Matt - There is small gtoup in L - XL size that grow up from size S-M in the tank.
The Altum don't look at them!
The tank is ~230l.
The altum are 17cm high (including the long sword) and 12-13cm length (not including the tails at fins) the sub. is 13-15cm high (including the long sword) and 10cm length (not including the tails at fins).

The other fish:

4 young-adult altispinosa Bolivian Ram.
4 young Geophagus sp Tapajos - Orange Head.
2 breeding (never seen any fry - but they are female and male) pair discus 12-17 cm - hoping to replace them soon in wild type.
13-14 tetra cardinal.
2 young Ancistrus SP. long fin
1 young Ancistrus SP. long fin albino
1 small L144
1 small L 144 lonf fins.

going to try foun another 4-5 young Altum to add.

There was L14 10cm that sold recently.

I have more videos of the tank (not regarding to the Altums) on my YouTube.

If you any more data let me know :thumb:


----------



## PaulineMi (Apr 3, 2008)

Beautiful!


----------



## MonteSS (Dec 8, 2008)

Very nice Altum and tank.

Tank is way too small for what you have now. I would not add anymore.

I dont know the dimensions, but it is about 60 US gallons

....Bill


----------



## mlancaster (Jul 24, 2009)

Hi *iziko22*,

I looked at the videos and your tank looks amazing.

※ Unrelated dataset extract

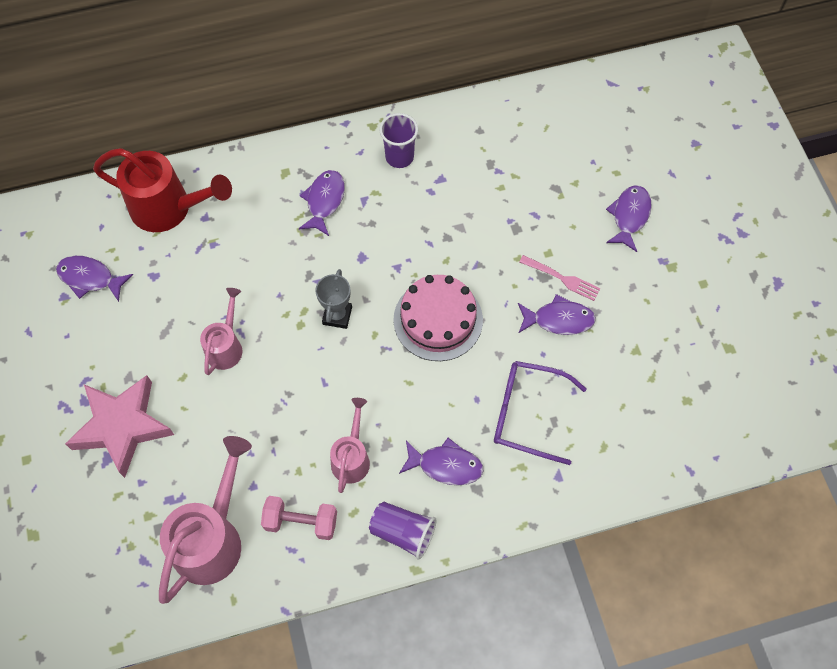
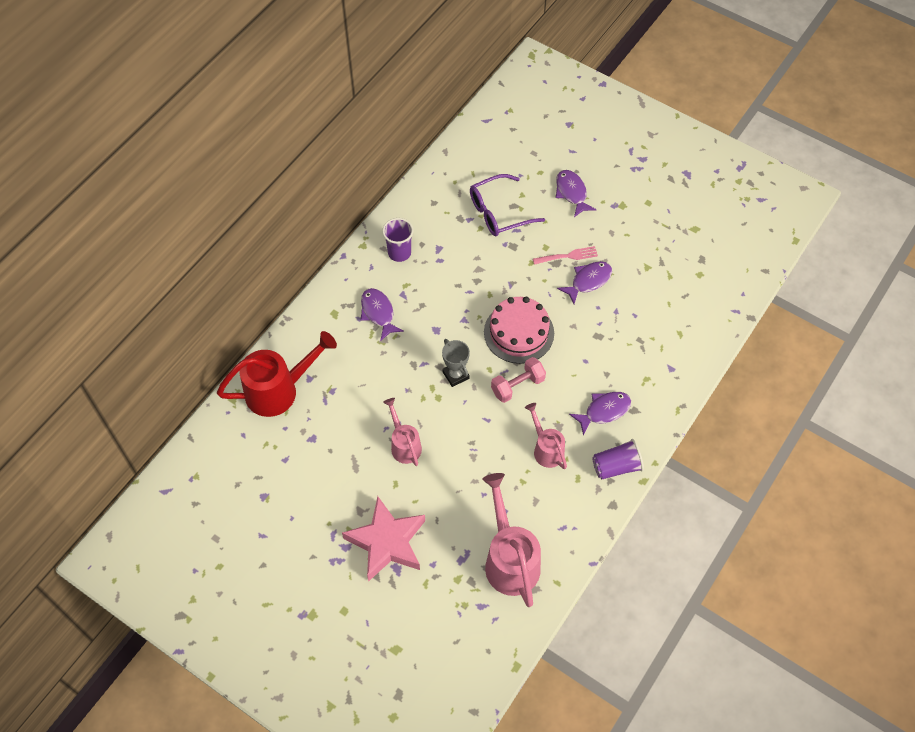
camera: 40 degrees left, 5 degrees down
(90, 278) = (270, 472): purple fish -> none
(301, 522) = (553, 508): pink dumbbell -> pink dumbbell (517, 386)
(527, 414) = (621, 347): purple glasses -> purple glasses (498, 212)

You have great pieces of driftwood.

Thanks,
Matt


----------



## iziko22 (Nov 29, 2011)

Hi Bill I'm raising chiclids and other fishes for number of years.
I come to know that the exprience and "knowing" your fish are one the more importent rule.

I belive that expirence owners can band some rules.
I done it a few times but I don't recommend to any one.

Thank you for the head's up :thumb:

Matt - Thank you I have some new plant on the right side and some cave for the Ancistrus that need to be arrived in the few days.

I also come to know that on of my BR male is uniqe. he has long fin and his dorsal front fin is metalic green and not black. his other friends are look like normal young BR (all came from the sam LFS at the same time).

I will add some more videos and try to take more pics.

Thank you guys :thumb:

P.S

Sorry about my English is too late for me here in Israel :zz:


----------



## smitty (May 7, 2004)

They look great.


----------



## iziko22 (Nov 29, 2011)

smitty said:


> They look great.


Thank you!

I'll try to take some pic today of the othet fish in the tank :thumb:


----------



## iziko22 (Nov 29, 2011)

here is some new pic taken moment ago with my Iphone.
(still need some plants on the left side over there :-?

I will add a new video later today.

Enjoy!


----------



## iziko22 (Nov 29, 2011)

there is the clip I promised


----------



## TrashmanNYC (Dec 10, 2007)

Awesome. I'm setting up an SA tank in my sons playroom and want to do some Angels and Rams.


----------



## BelieveInBlue (Jul 17, 2011)

TrashmanNYC said:


> Awesome. I'm setting up an SA tank in my sons playroom and want to do some Angels and Rams.


Keep in mind that P. altum are not your average angelfish; what you'd normally find are P. scalare, which are a lot more common, and adapt much better to captivity. Altums have a reputation of being finicky and delicate, especially when newly acquired.


----------